La «obra del Padre» que proclamas, es la fe que te conoce, comprende, y sabe que un hombre es Palabra de Dios, y hace dioses a los que la reciben. Es la esencia de toda nuestra religión y teología. Conocer al Padre creyendo en ti, que eres el Hijo, como la gran obra del Espíritu que pusiste en escena —y sigue haciéndolo tu Iglesia— («eskenosen en emín») escenificar el Reino entre los hombres (Jn 1,14), ponerlo a nuestro alcance. Fue tu liturgia y es la nuestra. Hoy querían apedrearte, y en una semana reviviremos tu muerte recordándola.
No es fácil entrar en tu escenario de fe, Maestro de las obras buenas, pero tampoco es fácil apagar su luz cuando se prende, y salimos a la «eskenosis» donde tu obra es puro amor encarnado, aunque nos duela. Temor de Dios y del hermano, respeto absoluto, pero no temor mal entendido, que lapida con guijarros de lógica mundana al amor conocido.

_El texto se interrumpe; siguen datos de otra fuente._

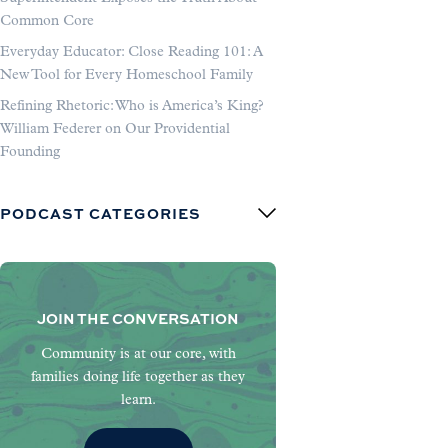
Common Core
Everyday Educator: Close Reading 101: A
New Tool for Every Homeschool Family
Refining Rhetoric: Who is America’s King?
William Federer on Our Providential
Founding
PODCAST CATEGORIES
JOIN THE CONVERSATION
Community is at our core, with
families doing life together as they
learn.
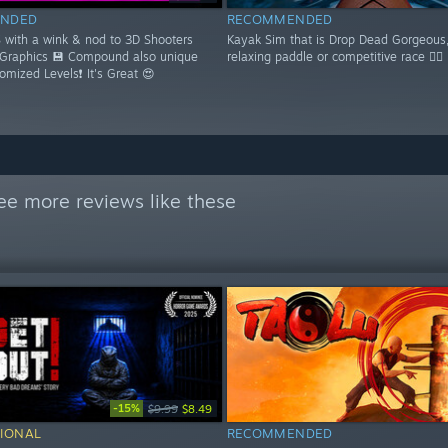
NDED
RECOMMENDED
S with a wink & nod to 3D Shooters
Kayak Sim that is Drop Dead Gorgeous,
 Graphics 💾 Compound also unique
relaxing paddle or competitive race 🚣‍♂️
domized Levels❗ It's Great 😍
ee more reviews like these
-15%
$9.99
$8.49
IONAL
RECOMMENDED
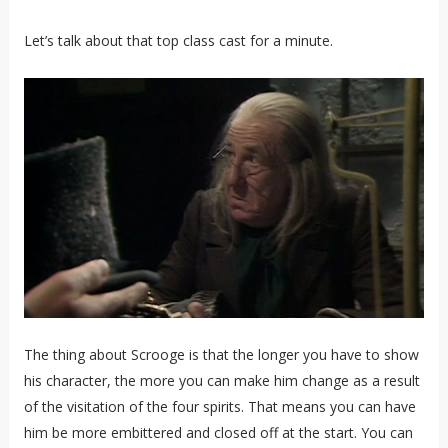
Let’s talk about that top class cast for a minute.
The thing about Scrooge is that the longer you have to show
his character, the more you can make him change as a result
of the visitation of the four spirits. That means you can have
him be more embittered and closed off at the start. You can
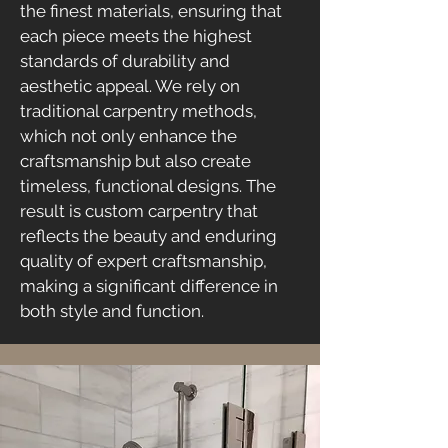
the finest materials, ensuring that
each piece meets the highest
standards of durability and
aesthetic appeal. We rely on
traditional carpentry methods,
which not only enhance the
craftsmanship but also create
timeless, functional designs. The
result is custom carpentry that
reflects the beauty and enduring
quality of expert craftsmanship,
making a significant difference in
both style and function.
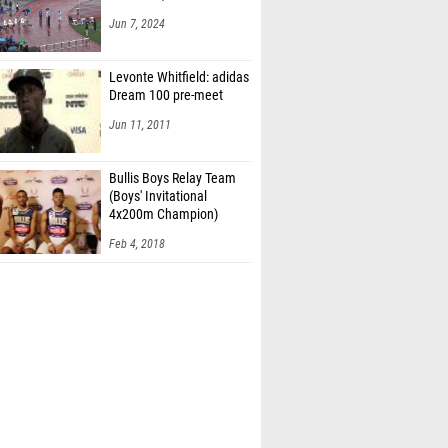
Jun 7, 2024
Levonte Whitfield: adidas
Dream 100 pre-meet
Jun 11, 2011
Bullis Boys Relay Team
(Boys' Invitational
4x200m Champion)
Feb 4, 2018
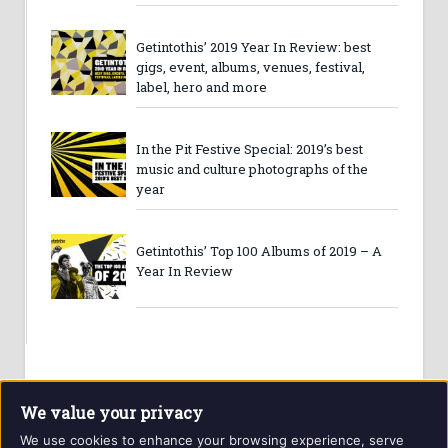
Getintothis’ 2019 Year In Review: best
gigs, event, albums, venues, festival,
label, hero and more
In the Pit Festive Special: 2019’s best
music and culture photographs of the
year
Getintothis’ Top 100 Albums of 2019 – A
Year In Review
We value your privacy
We use cookies to enhance your browsing experience, serve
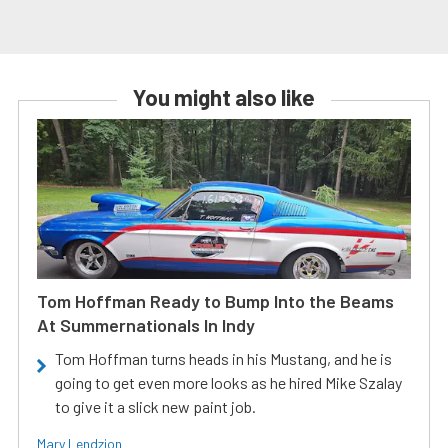
You might also like
Tom Hoffman Ready to Bump Into the Beams
At Summernationals In Indy
Tom Hoffman turns heads in his Mustang, and he is
going to get even more looks as he hired Mike Szalay
to give it a slick new paint job.
Mary Lendzion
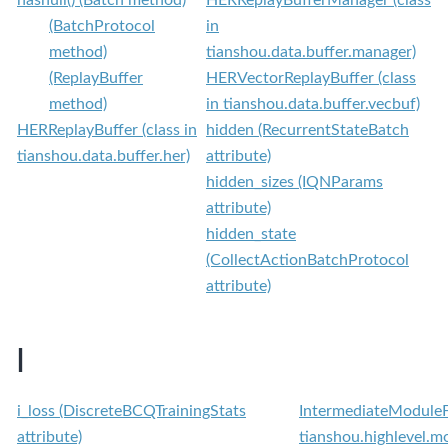
(BatchProtocol
in
method)
tianshou.data.buffer.manager)
(ReplayBuffer
HERVectorReplayBuffer (class
method)
in tianshou.data.buffer.vecbuf)
HERReplayBuffer (class in
hidden (RecurrentStateBatch
tianshou.data.buffer.her)
attribute)
hidden_sizes (IQNParams
attribute)
hidden_state
(CollectActionBatchProtocol
attribute)
I
i_loss (DiscreteBCQTrainingStats
IntermediateModuleFa
attribute)
tianshou.highlevel.m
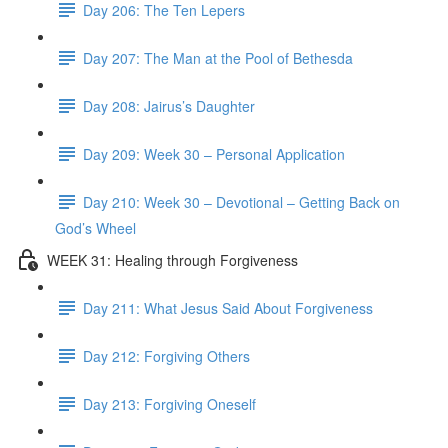
Day 206: The Ten Lepers
Day 207: The Man at the Pool of Bethesda
Day 208: Jairus’s Daughter
Day 209: Week 30 – Personal Application
Day 210: Week 30 – Devotional – Getting Back on
God’s Wheel
WEEK 31: Healing through Forgiveness
Day 211: What Jesus Said About Forgiveness
Day 212: Forgiving Others
Day 213: Forgiving Oneself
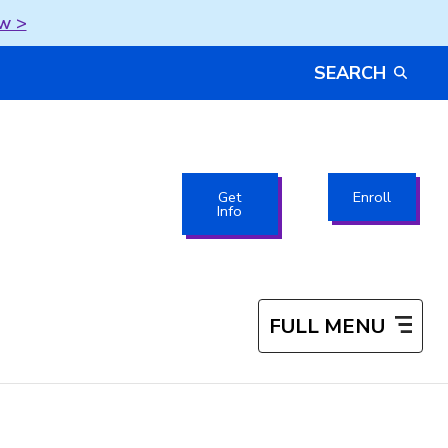
w >
SEARCH
Get
Enroll
Info
FULL MENU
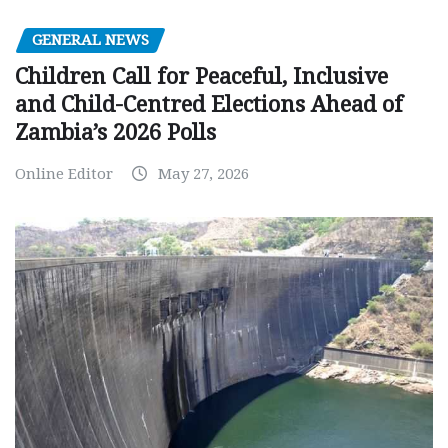
GENERAL NEWS
Children Call for Peaceful, Inclusive
and Child-Centred Elections Ahead of
Zambia’s 2026 Polls
Online Editor
May 27, 2026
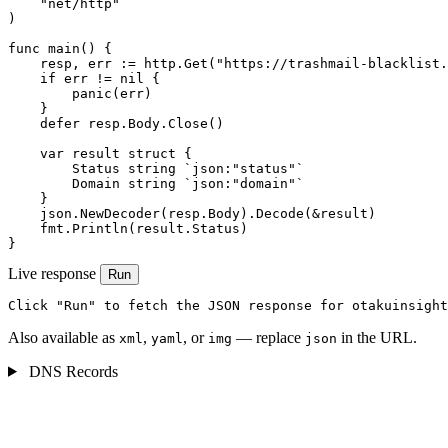
    "net/http"

)

func main() {

    resp, err := http.Get("https://trashmail-blacklist.
    if err != nil {

        panic(err)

Es difícil apedrear a Dios, porque las piedras le recaen a uno sobre el corazón, pero al hombre cercano, es posible. Entendieron tu mensaje escandalizante y no lo aceptaron. No eras un hombre que se hacía Dios, sino Dios hecho hombre. El argumento que usaste sobre tu identidad, Hijo de Dios, «Uno con el Padre», no se refería solo a los milagros físicos —que hacerlos, hacíaslos— sino a la Verdad que prende en cada alma, por tu presencia en el Evangelio proclamado. Es Palabra certera como un dardo, directa al corazón, no puede fallar. Eso te costó el doble intento de apedreo aquel día de marras, tu urgencia interior en la luz que produce la Noticia, como único camino de ir al Padre. Al final, amigo querido, te costaría la vida, pero así conseguiste la nuestra. Gástala, si quieres, en el mismo empeño.
Aquellos leguleyos no aceptaron el enorme brillo como espada que sale de tu boca. No quisieron ser dioses como tú eres Dios, quisieron ser dioses a su modo, acabando con la vida de otro hombre a pedradas.

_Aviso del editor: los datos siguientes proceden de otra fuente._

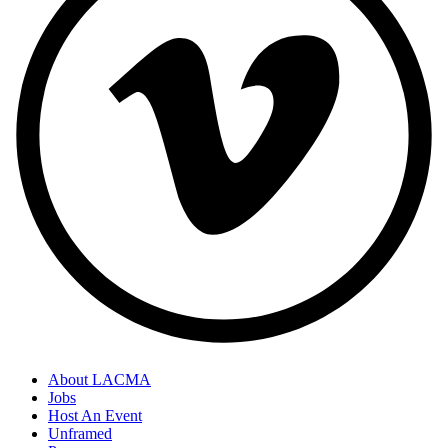
About LACMA
Jobs
Host An Event
Unframed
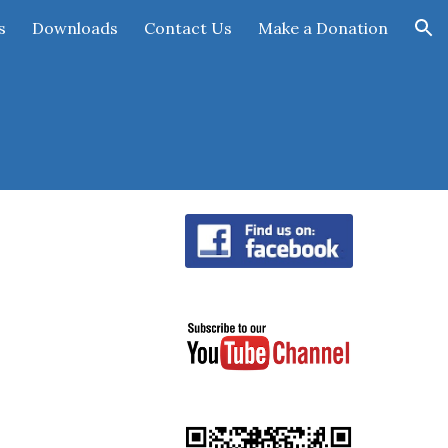
s
Downloads
Contact Us
Make a Donation
ion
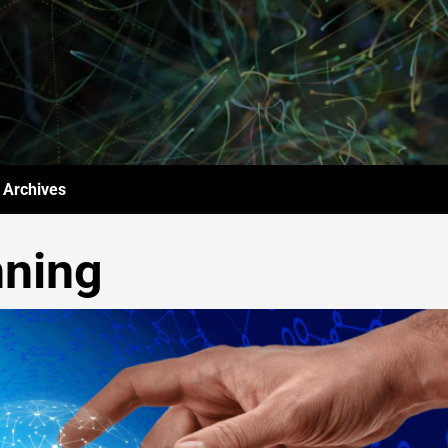
Archives
nning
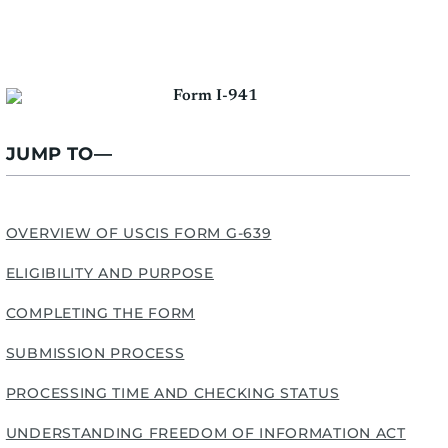
JUMP TO—
OVERVIEW OF USCIS FORM G-639
ELIGIBILITY AND PURPOSE
COMPLETING THE FORM
SUBMISSION PROCESS
PROCESSING TIME AND CHECKING STATUS
UNDERSTANDING FREEDOM OF INFORMATION ACT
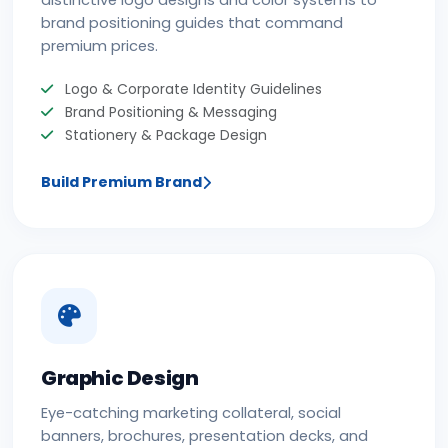
distinctive logo designs and color systems to
brand positioning guides that command
premium prices.
Logo & Corporate Identity Guidelines
Brand Positioning & Messaging
Stationery & Package Design
Build Premium Brand
Graphic Design
Eye-catching marketing collateral, social
banners, brochures, presentation decks, and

Difícil, también hoy, en los umbrales de la física cuántica, entender y saborear que nuestra mismidad está construida sobre tu luz, y que la fe que te conoce es tan real como el mismo sol. Difícil alumbrar conjugando todos los tiempos y voces del Verbo del amor que eres, por activa o pasiva, en pasado, presente o futuro, en modo perfecto, imperfecto o pluscuamperfecto, en singular o plural; pero o somos luces tuyas en Dios, o nada.
Más fácil, apedrear al que solivianta nuestra sombría rutina que comprometerse en la luz que pone al descubierto nuestra vida. Especialmente difícil, si además de aceptar que yo soy hijo de Dios, de luz como Él —porque aun a regañadientes lo aceptaría, ¡quién no quiere ser dios! — tengo que aceptar que los demás, los que están más cerquita, los prójimos, son también dioses. Aunque ellos lo crean, y sea Evangelio, es difícil aceptarlo en la verdad oscura del orgullo propio. Por eso llevamos casi siempre piedras en la manos, ¡por si acaso alguno sale diciendo que es hijo de Dios y hubiera que servirlo!

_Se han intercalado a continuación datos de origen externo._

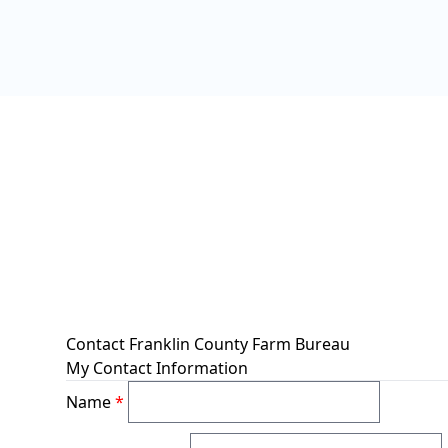
Contact Franklin County Farm Bureau
My Contact Information
Name
*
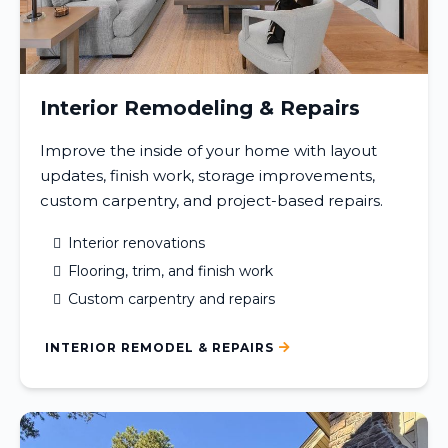
Interior Remodeling & Repairs
Improve the inside of your home with layout
updates, finish work, storage improvements,
custom carpentry, and project-based repairs.
Interior renovations
Flooring, trim, and finish work
Custom carpentry and repairs
INTERIOR REMODEL & REPAIRS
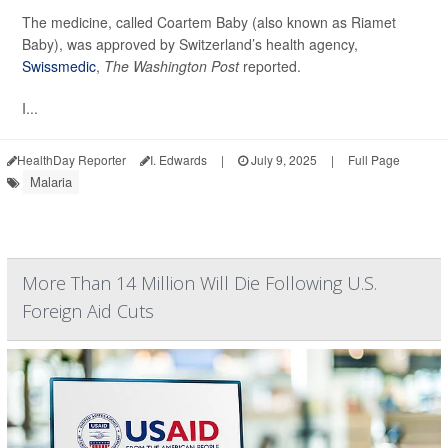
The medicine, called Coartem Baby (also known as Riamet
Baby), was approved by Switzerland’s health agency,
Swissmedic
,
The Washington Post
reported.
I...
HealthDay Reporter
I. Edwards
|
July 9, 2025
|
Full Page
Malaria
More Than 14 Million Will Die Following U.S.
Foreign Aid Cuts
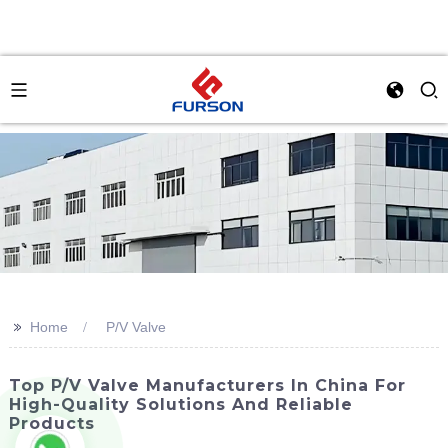
>>
Home
P/V Valve
Top P/V Valve Manufacturers In China For
High-Quality Solutions And Reliable
Products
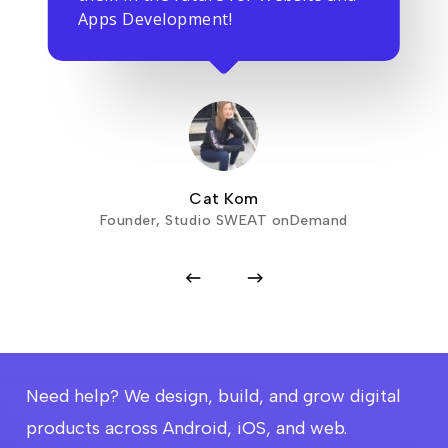
Apps Development!
Cat Kom
Founder, Studio SWEAT onDemand
Need help? We design, build, and grow digital
products across Android, iOS, and web.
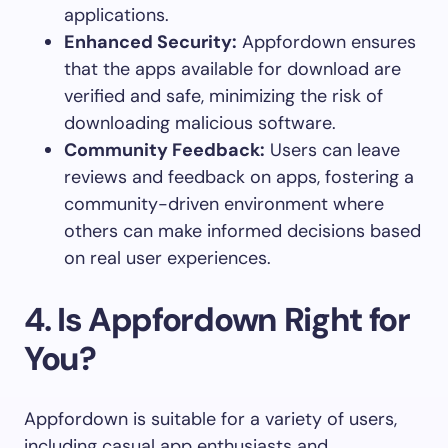
applications.
Enhanced Security:
Appfordown ensures
that the apps available for download are
verified and safe, minimizing the risk of
downloading malicious software.
Community Feedback:
Users can leave
reviews and feedback on apps, fostering a
community-driven environment where
others can make informed decisions based
on real user experiences.
4.
Is Appfordown Right for
You?
Appfordown is suitable for a variety of users,
including casual app enthusiasts and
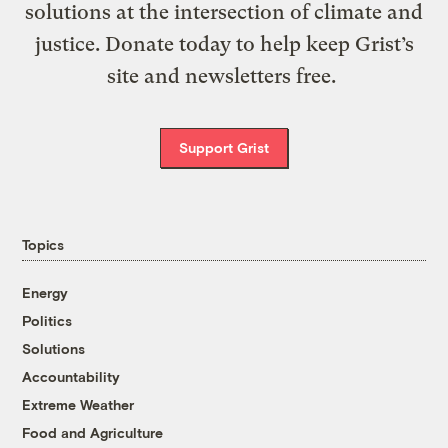
solutions at the intersection of climate and
justice. Donate today to help keep Grist’s
site and newsletters free.
Support Grist
Topics
Energy
Politics
Solutions
Accountability
Extreme Weather
Food and Agriculture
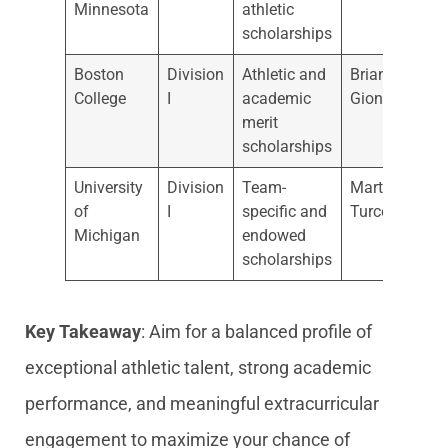
Minnesota
athletic
scholarships
Boston
Division
Athletic and
Brian
College
I
academic
Gionta
merit
scholarships
University
Division
Team-
Marty
of
I
specific and
Turco
Michigan
endowed
scholarships
Key Takeaway
: Aim for a balanced profile of
exceptional athletic talent, strong academic
performance, and meaningful extracurricular
engagement to maximize your chance of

Y es que la piedad falsa, la que en nombre de Dios apedrea y termina matando, puede proclamar que ‘ama a Dios sobre todas las cosas’, incluso que ama a todos los hombres del mundo, ¡menos a unos cuantos!, y quedarse tan pancha, piadoseando. ¡Siendo tantos millones! no sería muy grave dejar fuera de nuestro amor ‘piadoso’ solo a unos pocos, si no fuera porque esos pocos son los que se tiene cerca, a tiro de piedra.
El Amor que tú nos regalaste, Jesús del dardo en la Palabra, es amor de cercanía, de presencia, humanado, y en redundancia enamorado, práctico, de acompañamiento «al otro lado del Jordán», donde tu Padre te identificó en el agua —«Mi Hijo, mi amado, la perfección de mi proyecto ‘hombre’»— y donde nació la fe para tu Evangelista, cuando te vio pasar como uno cualquiera, te siguió, y se quedó contigo, donde vives. (Jn 1,38). Tu amor no es teórico, Jesús prójimo nuestro, y llega al que puedo alcanzar con mi mano, o con mi piedra.
Hagamos del Viernes de Dolores, día de luz. Que no se nos escapen de las manos Jesús y los hermanos.